Internet predators come in many different shapes and sizes. I wouldn’t worry about the kinds you see on tv news shows. Your baby needs to be using chatrooms to attract those. The child porn types may eventually find the cute pictures of your baby naked, so I’d probably skip posting the bath time collage. You can always make your blog password protected. Almost every website has some sort of password option on it. For example, I only let friends see my family pics on the photo-sharing site I use.
These warnings remind me of my ears. When I was 18, I got the second holes pierced in my ear lobes. “Now you’re going to look silly as a 40-year-old with two holes in your ears,” my mother admonished. “Me and all the other 40-year-olds,” I said. I haven’t hit 40 yet, but I still enjoy having more ear estate for my bling. In fact, many of my peers pierced profusely and still sport their studs. It’s now a common practice for kids of both sexes to have multiple piercings. For my mother, this was on the same level as a regrettable boyfriend tattoo. For Gen’s X & Y, surplus holes are normal.
My point is, if you want to start a mommy blog, go ahead. Your children will expect it. They don’t see privacy like we do. They are growing up on the internet’s stage. Everyone’s mom will have blogged about them at some point before they turn 18. “Most embarrassing baby pron blog pic” will be a standard category in the senior yearbook. These kids will need the skills to survive when the bubble houses everyone, not the self-chosen few. If you are worried about bad guys, on your blog change your kids’ names, change your state, and don’t use your last name. Avoid blogging about specific places or your local people.
The warning that is more appropriate for the potential mommy blogger is this: Blogging isn’t what you think it is. A very tiny few bloggers get any kind of recognition. Most blogs have less than 20 readers. You need to ask yourself why you want to blog. Is it to keep a record of precious moments? Why does it need to be kept on-line? Is it to share pictures with family and friends?

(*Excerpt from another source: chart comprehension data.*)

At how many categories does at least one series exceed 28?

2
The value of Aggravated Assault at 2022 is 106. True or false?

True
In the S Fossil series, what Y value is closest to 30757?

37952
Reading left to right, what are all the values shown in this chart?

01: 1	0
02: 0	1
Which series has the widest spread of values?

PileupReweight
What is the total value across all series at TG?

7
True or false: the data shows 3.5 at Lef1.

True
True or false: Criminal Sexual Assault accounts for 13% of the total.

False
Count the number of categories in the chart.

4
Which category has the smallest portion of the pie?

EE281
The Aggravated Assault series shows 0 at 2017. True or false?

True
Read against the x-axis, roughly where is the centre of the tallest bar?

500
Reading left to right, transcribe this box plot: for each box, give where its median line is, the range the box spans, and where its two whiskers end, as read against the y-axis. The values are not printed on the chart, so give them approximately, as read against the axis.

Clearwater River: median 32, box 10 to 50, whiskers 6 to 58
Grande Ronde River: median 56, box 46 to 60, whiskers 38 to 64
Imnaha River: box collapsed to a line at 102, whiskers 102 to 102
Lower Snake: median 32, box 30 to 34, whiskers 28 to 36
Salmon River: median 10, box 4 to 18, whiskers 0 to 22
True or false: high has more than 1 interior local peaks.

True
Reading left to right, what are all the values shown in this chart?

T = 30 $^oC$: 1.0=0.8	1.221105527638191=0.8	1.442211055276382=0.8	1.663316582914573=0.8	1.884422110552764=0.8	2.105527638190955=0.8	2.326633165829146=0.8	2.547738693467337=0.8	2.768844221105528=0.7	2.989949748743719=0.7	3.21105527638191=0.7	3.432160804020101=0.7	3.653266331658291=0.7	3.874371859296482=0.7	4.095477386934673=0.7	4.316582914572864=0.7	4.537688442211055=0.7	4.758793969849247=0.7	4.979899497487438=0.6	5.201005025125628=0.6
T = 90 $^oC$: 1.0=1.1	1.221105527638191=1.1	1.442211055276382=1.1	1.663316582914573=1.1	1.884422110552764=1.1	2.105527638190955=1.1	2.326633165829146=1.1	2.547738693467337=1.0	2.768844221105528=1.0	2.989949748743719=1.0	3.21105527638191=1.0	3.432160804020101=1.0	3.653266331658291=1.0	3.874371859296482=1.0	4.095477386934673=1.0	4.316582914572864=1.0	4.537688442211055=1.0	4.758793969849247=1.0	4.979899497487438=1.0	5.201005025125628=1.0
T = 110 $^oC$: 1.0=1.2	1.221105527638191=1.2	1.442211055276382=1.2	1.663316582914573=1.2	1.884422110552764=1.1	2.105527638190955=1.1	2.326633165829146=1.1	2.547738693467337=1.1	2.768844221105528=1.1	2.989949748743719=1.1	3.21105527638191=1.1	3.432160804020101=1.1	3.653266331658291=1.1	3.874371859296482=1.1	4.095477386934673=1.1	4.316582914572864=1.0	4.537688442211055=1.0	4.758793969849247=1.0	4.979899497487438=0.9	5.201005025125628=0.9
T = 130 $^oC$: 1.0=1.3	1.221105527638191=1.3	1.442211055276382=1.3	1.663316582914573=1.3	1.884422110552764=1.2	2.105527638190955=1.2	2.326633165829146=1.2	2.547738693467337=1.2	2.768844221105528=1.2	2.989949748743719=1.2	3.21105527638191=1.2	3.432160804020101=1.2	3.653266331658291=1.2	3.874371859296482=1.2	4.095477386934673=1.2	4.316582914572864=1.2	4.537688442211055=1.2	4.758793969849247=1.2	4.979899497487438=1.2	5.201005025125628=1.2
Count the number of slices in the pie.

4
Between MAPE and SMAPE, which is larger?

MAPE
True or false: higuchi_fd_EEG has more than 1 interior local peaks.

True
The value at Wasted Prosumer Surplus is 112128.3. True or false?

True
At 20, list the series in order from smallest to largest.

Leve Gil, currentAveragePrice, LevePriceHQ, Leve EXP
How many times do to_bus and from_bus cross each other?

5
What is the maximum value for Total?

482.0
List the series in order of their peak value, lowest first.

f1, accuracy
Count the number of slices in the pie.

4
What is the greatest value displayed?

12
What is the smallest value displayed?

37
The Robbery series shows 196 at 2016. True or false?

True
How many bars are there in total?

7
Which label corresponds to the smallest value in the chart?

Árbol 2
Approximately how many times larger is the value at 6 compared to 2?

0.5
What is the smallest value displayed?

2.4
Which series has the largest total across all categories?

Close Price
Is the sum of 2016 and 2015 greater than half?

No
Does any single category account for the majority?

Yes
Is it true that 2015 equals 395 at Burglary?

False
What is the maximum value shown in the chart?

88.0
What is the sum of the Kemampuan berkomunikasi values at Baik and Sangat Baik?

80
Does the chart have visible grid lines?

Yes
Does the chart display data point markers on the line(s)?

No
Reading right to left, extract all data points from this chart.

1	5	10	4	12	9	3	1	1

Why not collect email addresses and send newsletters? Fame and fortune will not come to you and your precious offspring. You may connect with other moms just like you, which would be the best realistic outcome – and a huge benefit, of course! Blogging is fun and you don’t really need a reason to do it, but just be prepared for the Eustices and the Noahs and the Angry mobs that think otherwise. Make sure you are solid in your thought process so you have the confidence to tell them to eff off.